Description of Session: The world’s oceans cover 71% of Earth, but provide only 2% of the global food supply. The UN predicts 70% more food will be needed by 2050 to feed a population that may reach 10 billion. Present agricultural practices are not scalable. They utilize 50% of the ice-free land and 70% of available fresh water. Livestock account for a significant fraction of this. Another green revolution will alleviate some of the pressure, but not eliminate it. Shifting more of the animal protein production to the ocean is a key. It will enhance human health and environmental health. Most of the contribution will come from supplementing wild fisheries with marine aquaculture. The long term solution to creating a Safe, Secure, and Sustainable Global Food System is developing an integrated program, of agriculture and marine aquaculture. California could develop the model.
Anticipated Educational Outcomes for Session:
A. To understand the potential of the world ocean to contribute to a safe, secure, and sustainable global food system, and what it will take to realize that potential.

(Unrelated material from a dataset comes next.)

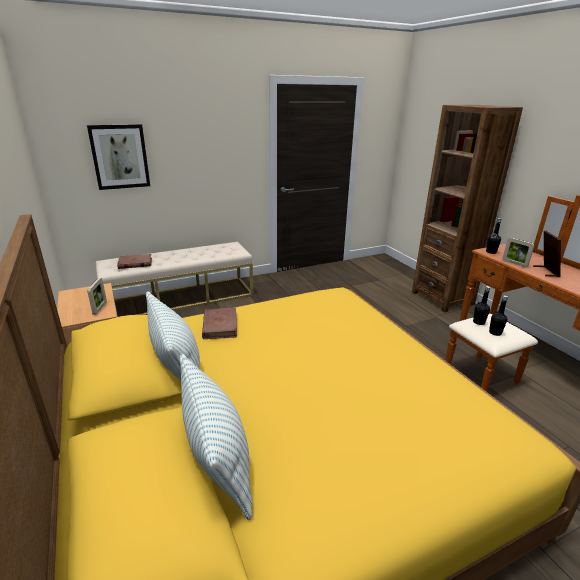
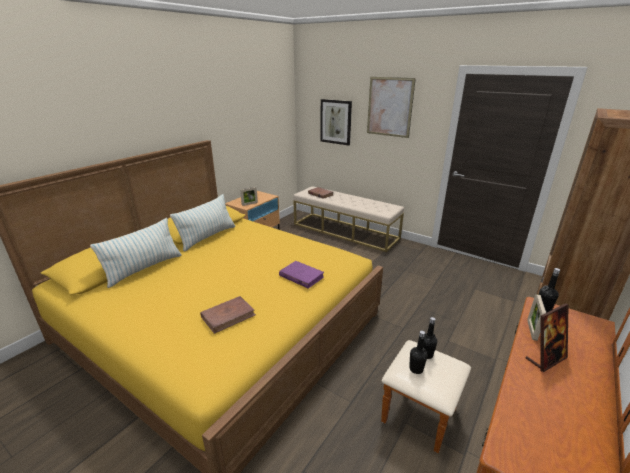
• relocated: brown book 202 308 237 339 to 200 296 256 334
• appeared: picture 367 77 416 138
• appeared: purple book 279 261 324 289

B. To understand the opportunity for the United States and, particularly California, to develop an integrated model of sustainable agriculture and sustainable marine aquaculture for export to other parts of the world. This may even rise to the level of a responsibility.

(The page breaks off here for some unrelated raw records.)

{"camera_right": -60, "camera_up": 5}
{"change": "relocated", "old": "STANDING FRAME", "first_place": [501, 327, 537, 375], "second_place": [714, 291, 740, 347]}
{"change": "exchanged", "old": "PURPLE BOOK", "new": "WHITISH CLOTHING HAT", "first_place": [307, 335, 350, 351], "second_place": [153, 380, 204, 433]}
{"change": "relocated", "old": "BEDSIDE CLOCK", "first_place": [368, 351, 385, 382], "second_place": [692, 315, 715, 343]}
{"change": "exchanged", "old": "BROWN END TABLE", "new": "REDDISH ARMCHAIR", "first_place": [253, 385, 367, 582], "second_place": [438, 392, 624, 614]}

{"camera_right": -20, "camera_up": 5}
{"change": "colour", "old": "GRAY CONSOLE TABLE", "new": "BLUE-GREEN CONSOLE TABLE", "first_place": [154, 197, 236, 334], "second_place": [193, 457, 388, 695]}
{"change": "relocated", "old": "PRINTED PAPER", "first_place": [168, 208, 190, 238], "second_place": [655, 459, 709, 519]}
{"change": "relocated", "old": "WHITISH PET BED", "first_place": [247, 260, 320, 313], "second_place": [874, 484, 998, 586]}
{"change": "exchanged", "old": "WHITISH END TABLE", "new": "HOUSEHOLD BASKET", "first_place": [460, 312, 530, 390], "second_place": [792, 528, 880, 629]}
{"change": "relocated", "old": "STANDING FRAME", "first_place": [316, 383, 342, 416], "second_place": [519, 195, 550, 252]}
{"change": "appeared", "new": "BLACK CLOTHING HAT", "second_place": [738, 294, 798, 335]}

Qualifications and Resume of Speaker/Presenter:
Dr. Jerry R. Schubel has been president and CEO of the Aquarium of the Pacific since 2002. He is president and CEO Emeritus of the New England Aquarium, and from 1974-1994 was Dean of Stony Brook University’s Marine Sciences Research Center. For three of those years he served as the University’s provost and is Distinguished Service Professor emeritus. Prior to 1974, Dr. Schubel was an adjunct professor, research scientist and associate director of The Johns Hopkins University's Chesapeake Bay Institute. Dr. Schubel holds a Ph.D. in oceanography from Johns Hopkins University. He received an honorary doctorate from the Massachusetts Maritime Academy in 1998. He has worked throughout his professional life at the interfaces of science-management-policy on issues dealing with the ocean with an emphasis on the coastal ocean. Dr. Schubel has published more than 225 scientific papers and has written extensively for general audiences. He is a member of the California Ocean Science Trust Board, and the Science Advisory Team for California’s Ocean Protection Council. He chaired the NOAA Science Advisory Board; National Sea Grant Review Panel; the National Research Council (“NRC”) Marine Board; the NRC Committee on the St. Lawrence Seaway, Phase I and Phase II, the Ocean Research and Resources Advisory Panel, and the NRC Committee on the Value and Sustainability of Biological Field Stations, Marine Laboratories and Nature Reserves in 21st Century. He is a former member of EPA’s Science Advisory Board, the Census of Marine Life U.S. National Committee and the National Science Foundation’s Education and Human Resources Advisory Committee. At the Aquarium of the Pacific, he created the Aquatic Forum that brings together scientists, policy-makers and stakeholders to explore alternative ways of dealing with important, complex, and often controversial environmental issues facing the nation. He also directs the Aquarium’s Marine Conservation Research Institute and the Aquarium’s Aquatic Academy programs. He has been interviewed by hundreds of media outlets on a variety of environmental and scientific topics for international, national and local stories.